*** Opening of Study text ***
Street fighting rages as Kyiv seeks to hold Sievierodonetsk gains
KYIV/DRUZHKIVKA, Ukraine, June 7 (Reuters) - Ukrainian troops battled Russians street-to-street in the ruins of Sievierodonetsk on Tuesday, trying to hold onto gains from a surprise counter-offensive that had reversed momentum in one of the bloodiest land battles of the war.
The fight for the small industrial city has emerged as a pivotal battle in eastern Ukraine, with Russia focusing its offensive might there in the hope of achieving one of its stated war aims – to fully capture surrounding Luhansk province on behalf of separatist proxies.
After withdrawing from nearly all the city in the face of the Russian advance, Ukrainian forces staged a surprise counter-attack last week, driving the Russians from a swath of the city centre. Since then, the two armies have faced off across boulevards, both claiming to have inflicted huge casualties.
“Our heroes are not giving up positions in Sievierodonetsk,” President Volodymyr Zelenskiy said in an overnight video address, describing fierce street fighting in the city. Earlier, he told reporters at a briefing the Ukrainians were outnumbered but still had “every chance” of fighting back.
The city’s mayor, Oleksandr Stryuk, told Ukrainian television on Tuesday Ukrainian forces were doing all they could to hold their ground: “Our armed forces have strengthened their positions and are holding the line.”
Before Ukraine’s counter-offensive, Russia had seemed on the verge of encircling Ukraine’s garrison in Luhansk province, attempting to cut off the main road to Sievierodonetsk and its twin city Lysychansk across the Siverskiy Donets river.
*** Close of Study text ***
*** Opening of Available data ***
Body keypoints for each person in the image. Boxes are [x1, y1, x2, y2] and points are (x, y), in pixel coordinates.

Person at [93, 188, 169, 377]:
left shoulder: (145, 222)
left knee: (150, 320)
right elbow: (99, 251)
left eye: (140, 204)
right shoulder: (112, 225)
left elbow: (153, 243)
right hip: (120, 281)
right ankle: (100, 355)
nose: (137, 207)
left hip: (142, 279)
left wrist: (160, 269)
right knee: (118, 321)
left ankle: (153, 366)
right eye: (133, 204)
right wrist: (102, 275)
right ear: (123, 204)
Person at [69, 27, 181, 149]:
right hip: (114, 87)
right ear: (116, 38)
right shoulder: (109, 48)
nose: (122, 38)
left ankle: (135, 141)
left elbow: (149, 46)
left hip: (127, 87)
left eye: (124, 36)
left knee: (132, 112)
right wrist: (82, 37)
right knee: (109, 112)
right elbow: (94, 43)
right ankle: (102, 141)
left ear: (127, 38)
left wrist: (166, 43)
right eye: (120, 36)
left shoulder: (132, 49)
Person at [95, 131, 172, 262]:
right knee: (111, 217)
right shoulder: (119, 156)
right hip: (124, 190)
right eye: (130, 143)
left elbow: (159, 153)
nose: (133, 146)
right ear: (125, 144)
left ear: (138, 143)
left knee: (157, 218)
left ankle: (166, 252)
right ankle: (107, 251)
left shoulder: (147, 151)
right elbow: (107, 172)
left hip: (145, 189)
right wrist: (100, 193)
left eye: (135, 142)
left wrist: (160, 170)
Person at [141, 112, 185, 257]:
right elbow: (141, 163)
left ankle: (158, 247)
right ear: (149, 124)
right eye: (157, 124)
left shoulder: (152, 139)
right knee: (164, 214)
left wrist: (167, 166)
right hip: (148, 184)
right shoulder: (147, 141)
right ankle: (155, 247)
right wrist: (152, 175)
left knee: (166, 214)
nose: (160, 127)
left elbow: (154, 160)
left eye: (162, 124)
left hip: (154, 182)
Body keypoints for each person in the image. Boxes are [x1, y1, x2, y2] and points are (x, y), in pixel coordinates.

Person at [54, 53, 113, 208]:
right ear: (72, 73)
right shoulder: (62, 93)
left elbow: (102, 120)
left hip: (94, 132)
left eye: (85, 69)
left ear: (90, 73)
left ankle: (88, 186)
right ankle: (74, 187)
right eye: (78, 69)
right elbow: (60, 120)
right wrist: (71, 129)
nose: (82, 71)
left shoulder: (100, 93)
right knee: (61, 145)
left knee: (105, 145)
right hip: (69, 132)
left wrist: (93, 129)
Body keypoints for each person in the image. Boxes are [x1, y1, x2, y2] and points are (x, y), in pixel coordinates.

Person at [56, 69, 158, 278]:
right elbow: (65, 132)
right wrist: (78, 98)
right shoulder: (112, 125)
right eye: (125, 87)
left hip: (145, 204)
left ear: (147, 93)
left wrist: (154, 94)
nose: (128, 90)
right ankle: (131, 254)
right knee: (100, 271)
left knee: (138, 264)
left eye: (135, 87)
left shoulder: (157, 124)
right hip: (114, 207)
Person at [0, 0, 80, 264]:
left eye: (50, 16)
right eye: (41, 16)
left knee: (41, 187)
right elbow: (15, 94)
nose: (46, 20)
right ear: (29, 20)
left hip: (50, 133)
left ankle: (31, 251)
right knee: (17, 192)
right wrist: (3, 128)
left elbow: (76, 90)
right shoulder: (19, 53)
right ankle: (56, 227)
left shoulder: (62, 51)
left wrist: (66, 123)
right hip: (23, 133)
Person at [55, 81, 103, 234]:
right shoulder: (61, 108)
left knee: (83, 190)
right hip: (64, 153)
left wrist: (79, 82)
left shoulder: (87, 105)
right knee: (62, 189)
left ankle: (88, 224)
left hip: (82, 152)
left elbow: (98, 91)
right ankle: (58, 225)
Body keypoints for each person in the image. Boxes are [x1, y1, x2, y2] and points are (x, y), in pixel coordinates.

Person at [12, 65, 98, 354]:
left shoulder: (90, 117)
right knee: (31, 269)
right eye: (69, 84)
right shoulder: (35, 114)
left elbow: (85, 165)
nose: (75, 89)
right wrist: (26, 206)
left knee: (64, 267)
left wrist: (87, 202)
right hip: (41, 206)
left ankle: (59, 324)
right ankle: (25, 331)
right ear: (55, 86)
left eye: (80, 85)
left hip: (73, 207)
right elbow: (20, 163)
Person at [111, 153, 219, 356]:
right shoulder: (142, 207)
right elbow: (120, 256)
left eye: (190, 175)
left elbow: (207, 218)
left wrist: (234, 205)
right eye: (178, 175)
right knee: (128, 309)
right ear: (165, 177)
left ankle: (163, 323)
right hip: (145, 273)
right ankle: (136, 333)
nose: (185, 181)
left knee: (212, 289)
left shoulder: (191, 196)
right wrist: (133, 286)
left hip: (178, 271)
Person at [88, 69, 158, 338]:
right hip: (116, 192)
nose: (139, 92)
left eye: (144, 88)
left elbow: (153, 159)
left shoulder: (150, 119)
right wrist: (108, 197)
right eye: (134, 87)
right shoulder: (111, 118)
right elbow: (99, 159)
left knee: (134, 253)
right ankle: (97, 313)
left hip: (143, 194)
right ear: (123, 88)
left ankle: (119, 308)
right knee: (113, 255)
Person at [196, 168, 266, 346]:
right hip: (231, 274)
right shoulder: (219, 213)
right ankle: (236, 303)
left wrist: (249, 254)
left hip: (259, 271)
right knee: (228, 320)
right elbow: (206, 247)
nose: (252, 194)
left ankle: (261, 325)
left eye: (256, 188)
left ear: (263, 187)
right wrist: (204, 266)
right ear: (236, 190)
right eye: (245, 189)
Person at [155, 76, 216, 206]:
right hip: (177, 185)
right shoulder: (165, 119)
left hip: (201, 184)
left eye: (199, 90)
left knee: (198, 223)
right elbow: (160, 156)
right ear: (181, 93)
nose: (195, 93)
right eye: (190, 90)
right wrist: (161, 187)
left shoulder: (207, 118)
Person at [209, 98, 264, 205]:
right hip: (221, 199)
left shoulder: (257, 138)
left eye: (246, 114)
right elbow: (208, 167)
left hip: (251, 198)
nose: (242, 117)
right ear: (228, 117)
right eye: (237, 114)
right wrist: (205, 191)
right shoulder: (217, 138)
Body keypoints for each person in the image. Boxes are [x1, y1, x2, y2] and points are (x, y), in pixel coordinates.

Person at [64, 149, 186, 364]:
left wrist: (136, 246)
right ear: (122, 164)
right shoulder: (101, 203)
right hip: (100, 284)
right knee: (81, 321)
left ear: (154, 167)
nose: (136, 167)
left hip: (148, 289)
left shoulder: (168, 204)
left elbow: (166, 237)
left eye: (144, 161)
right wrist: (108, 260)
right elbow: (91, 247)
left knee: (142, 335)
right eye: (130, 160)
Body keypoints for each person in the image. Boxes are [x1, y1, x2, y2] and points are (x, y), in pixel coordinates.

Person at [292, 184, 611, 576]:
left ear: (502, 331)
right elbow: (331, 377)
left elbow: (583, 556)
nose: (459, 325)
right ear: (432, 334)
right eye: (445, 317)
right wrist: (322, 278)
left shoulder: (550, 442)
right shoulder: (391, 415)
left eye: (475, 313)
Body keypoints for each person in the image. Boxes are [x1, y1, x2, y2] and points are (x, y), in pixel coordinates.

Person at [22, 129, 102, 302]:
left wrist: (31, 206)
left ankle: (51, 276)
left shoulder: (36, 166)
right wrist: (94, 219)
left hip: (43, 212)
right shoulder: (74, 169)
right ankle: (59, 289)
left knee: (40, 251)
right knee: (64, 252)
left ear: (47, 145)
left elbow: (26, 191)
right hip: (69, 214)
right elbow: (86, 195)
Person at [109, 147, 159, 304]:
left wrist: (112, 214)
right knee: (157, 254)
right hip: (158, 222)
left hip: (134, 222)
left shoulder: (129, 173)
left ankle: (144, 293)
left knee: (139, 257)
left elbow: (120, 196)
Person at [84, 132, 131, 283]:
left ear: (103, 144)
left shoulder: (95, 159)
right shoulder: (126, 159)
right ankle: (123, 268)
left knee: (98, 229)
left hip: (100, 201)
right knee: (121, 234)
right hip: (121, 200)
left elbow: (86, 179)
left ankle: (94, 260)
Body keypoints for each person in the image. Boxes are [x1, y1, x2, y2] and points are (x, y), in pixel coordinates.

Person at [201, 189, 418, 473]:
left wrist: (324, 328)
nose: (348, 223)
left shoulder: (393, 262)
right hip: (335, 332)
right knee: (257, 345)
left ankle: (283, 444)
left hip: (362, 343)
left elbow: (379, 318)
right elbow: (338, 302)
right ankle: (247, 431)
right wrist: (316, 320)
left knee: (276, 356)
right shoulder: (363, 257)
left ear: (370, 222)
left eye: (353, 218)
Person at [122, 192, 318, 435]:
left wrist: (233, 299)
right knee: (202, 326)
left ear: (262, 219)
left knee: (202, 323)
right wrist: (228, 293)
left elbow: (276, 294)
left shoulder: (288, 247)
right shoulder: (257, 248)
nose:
*** Close of Available data ***
*** Opening of Available data ***
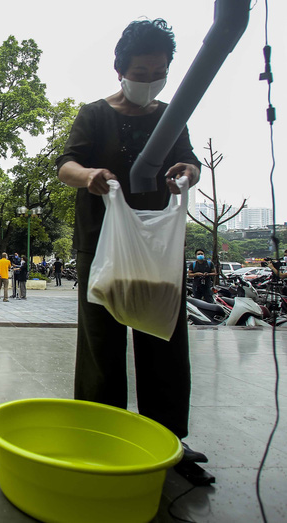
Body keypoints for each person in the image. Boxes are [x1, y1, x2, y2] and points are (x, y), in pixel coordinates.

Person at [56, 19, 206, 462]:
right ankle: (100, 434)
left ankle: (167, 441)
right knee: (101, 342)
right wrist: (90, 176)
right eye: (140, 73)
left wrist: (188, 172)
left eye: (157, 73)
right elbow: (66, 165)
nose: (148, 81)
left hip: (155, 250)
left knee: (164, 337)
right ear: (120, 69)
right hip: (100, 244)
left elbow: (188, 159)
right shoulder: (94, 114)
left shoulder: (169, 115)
*** Close of Available data ***
Requirement
Reproduce word for word the passage of the Sievierodonetsk news report above, between "Before Ukraine’s counter-offensive, Russia" and "Siverskiy Donets river.", inclusive.

Written response
Before Ukraine’s counter-offensive, Russia had seemed on the verge of encircling Ukraine’s garrison in Luhansk province, attempting to cut off the main road to Sievierodonetsk and its twin city Lysychansk across the Siverskiy Donets river.